• Task brief
Swap "Kč" for "CZK" throughout the text of the listing below, copying all other lines unchanged and leaving out the pictures.
··········
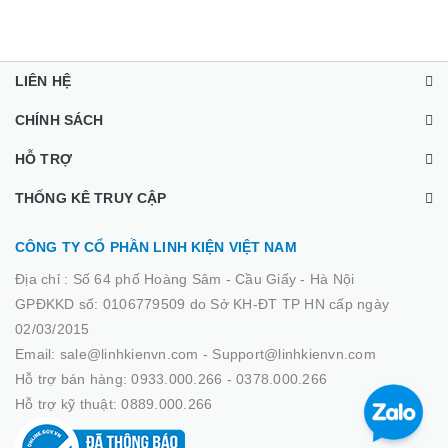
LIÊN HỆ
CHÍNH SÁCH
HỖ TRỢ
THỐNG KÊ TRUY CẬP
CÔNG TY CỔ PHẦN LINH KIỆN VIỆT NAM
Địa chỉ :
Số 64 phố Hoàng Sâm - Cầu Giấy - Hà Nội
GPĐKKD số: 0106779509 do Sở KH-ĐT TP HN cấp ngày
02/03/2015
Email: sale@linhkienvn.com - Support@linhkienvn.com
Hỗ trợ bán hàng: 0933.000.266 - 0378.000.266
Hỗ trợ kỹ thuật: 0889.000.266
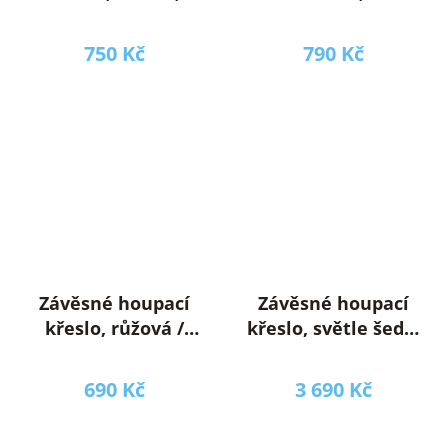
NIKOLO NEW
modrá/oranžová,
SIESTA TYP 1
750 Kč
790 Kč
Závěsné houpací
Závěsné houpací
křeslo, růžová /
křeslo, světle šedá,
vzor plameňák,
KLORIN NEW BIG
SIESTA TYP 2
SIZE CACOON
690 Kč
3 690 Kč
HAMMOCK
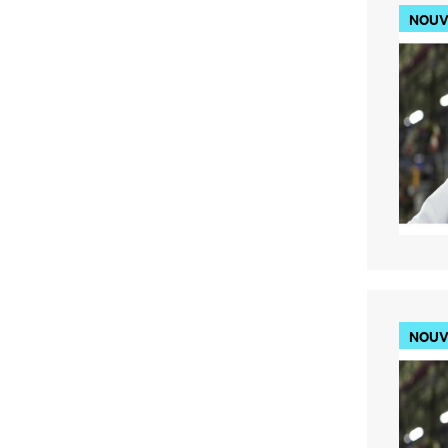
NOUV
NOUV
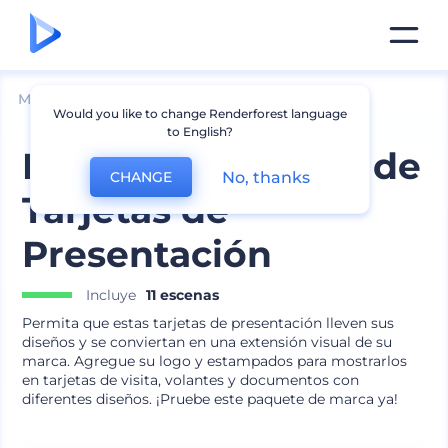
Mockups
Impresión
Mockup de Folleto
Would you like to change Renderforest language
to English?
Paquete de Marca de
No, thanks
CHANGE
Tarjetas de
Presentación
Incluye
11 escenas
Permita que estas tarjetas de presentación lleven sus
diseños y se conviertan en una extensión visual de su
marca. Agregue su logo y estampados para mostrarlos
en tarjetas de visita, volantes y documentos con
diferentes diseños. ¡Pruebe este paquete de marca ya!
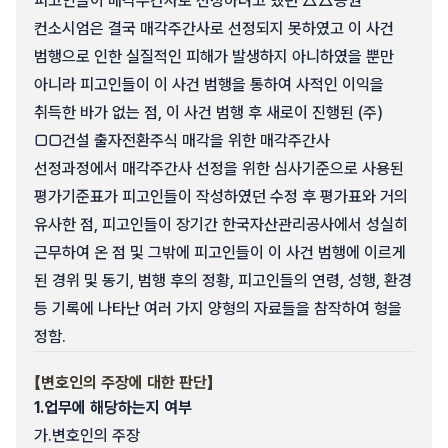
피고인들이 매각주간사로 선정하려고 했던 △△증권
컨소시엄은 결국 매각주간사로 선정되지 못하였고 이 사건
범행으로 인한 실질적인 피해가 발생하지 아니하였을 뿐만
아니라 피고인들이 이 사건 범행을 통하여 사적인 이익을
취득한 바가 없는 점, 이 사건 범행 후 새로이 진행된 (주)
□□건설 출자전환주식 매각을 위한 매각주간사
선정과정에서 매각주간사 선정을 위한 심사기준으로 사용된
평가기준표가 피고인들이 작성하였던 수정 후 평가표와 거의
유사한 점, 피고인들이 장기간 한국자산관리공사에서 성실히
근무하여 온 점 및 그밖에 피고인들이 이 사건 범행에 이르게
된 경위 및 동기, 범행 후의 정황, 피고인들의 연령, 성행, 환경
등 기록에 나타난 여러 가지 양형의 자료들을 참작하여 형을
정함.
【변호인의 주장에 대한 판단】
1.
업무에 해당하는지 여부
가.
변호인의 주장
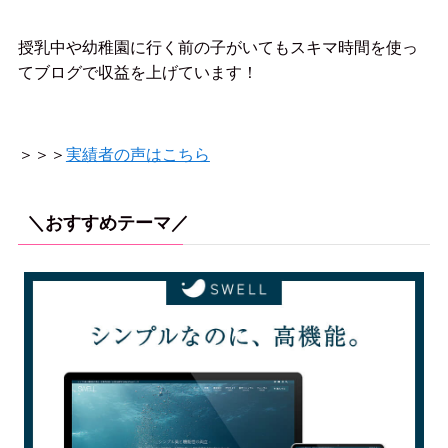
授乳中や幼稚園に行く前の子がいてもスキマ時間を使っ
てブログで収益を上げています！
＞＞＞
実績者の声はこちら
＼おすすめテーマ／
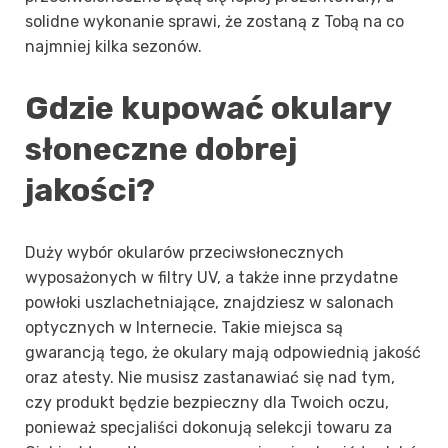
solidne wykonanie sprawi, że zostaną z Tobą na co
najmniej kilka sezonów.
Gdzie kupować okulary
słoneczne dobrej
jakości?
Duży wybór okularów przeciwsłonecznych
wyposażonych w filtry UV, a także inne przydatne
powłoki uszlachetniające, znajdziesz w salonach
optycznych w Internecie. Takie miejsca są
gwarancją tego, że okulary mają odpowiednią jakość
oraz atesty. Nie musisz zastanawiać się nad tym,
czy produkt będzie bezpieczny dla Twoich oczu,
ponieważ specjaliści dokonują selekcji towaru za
··········
• Answer for the task
LIÊN HỆ
CHÍNH SÁCH
HỖ TRỢ
THỐNG KÊ TRUY CẬP
CÔNG TY CỔ PHẦN LINH KIỆN VIỆT NAM
Địa chỉ :
Số 64 phố Hoàng Sâm - Cầu Giấy - Hà Nội
GPĐKKD số: 0106779509 do Sở KH-ĐT TP HN cấp ngày
02/03/2015
Email: sale@linhkienvn.com - Support@linhkienvn.com
Hỗ trợ bán hàng: 0933.000.266 - 0378.000.266
Hỗ trợ kỹ thuật: 0889.000.266
NIKOLO NEW
modrá/oranžová,
SIESTA TYP 1
750 CZK
790 CZK
Závěsné houpací
Závěsné houpací
křeslo, růžová /
křeslo, světle šedá,
vzor plameňák,
KLORIN NEW BIG
SIESTA TYP 2
SIZE CACOON
690 CZK
3 690 CZK
HAMMOCK
NOUV
NOUV
Mockups
Impresión
Mockup de Folleto
Would you like to change Renderforest language
to English?
Paquete de Marca de
No, thanks
CHANGE
Tarjetas de
Presentación
Incluye
11 escenas
Permita que estas tarjetas de presentación lleven sus
diseños y se conviertan en una extensión visual de su
marca. Agregue su logo y estampados para mostrarlos
en tarjetas de visita, volantes y documentos con
diferentes diseños. ¡Pruebe este paquete de marca ya!
피고인들이 매각주간사로 선정하려고 했던 △△증권
컨소시엄은 결국 매각주간사로 선정되지 못하였고 이 사건
범행으로 인한 실질적인 피해가 발생하지 아니하였을 뿐만
아니라 피고인들이 이 사건 범행을 통하여 사적인 이익을
취득한 바가 없는 점, 이 사건 범행 후 새로이 진행된 (주)
□□건설 출자전환주식 매각을 위한 매각주간사
선정과정에서 매각주간사 선정을 위한 심사기준으로 사용된
평가기준표가 피고인들이 작성하였던 수정 후 평가표와 거의
유사한 점, 피고인들이 장기간 한국자산관리공사에서 성실히
근무하여 온 점 및 그밖에 피고인들이 이 사건 범행에 이르게
된 경위 및 동기, 범행 후의 정황, 피고인들의 연령, 성행, 환경
등 기록에 나타난 여러 가지 양형의 자료들을 참작하여 형을
정함.
【변호인의 주장에 대한 판단】
1.
업무에 해당하는지 여부
가.
변호인의 주장
授乳中や幼稚園に行く前の子がいてもスキマ時間を使っ
てブログで収益を上げています！
＞＞＞
実績者の声はこちら
＼おすすめテーマ／
solidne wykonanie sprawi, że zostaną z Tobą na co
najmniej kilka sezonów.
Gdzie kupować okulary
słoneczne dobrej
jakości?
Duży wybór okularów przeciwsłonecznych
wyposażonych w filtry UV, a także inne przydatne
powłoki uszlachetniające, znajdziesz w salonach
optycznych w Internecie. Takie miejsca są
gwarancją tego, że okulary mają odpowiednią jakość
oraz atesty. Nie musisz zastanawiać się nad tym,
czy produkt będzie bezpieczny dla Twoich oczu,
ponieważ specjaliści dokonują selekcji towaru za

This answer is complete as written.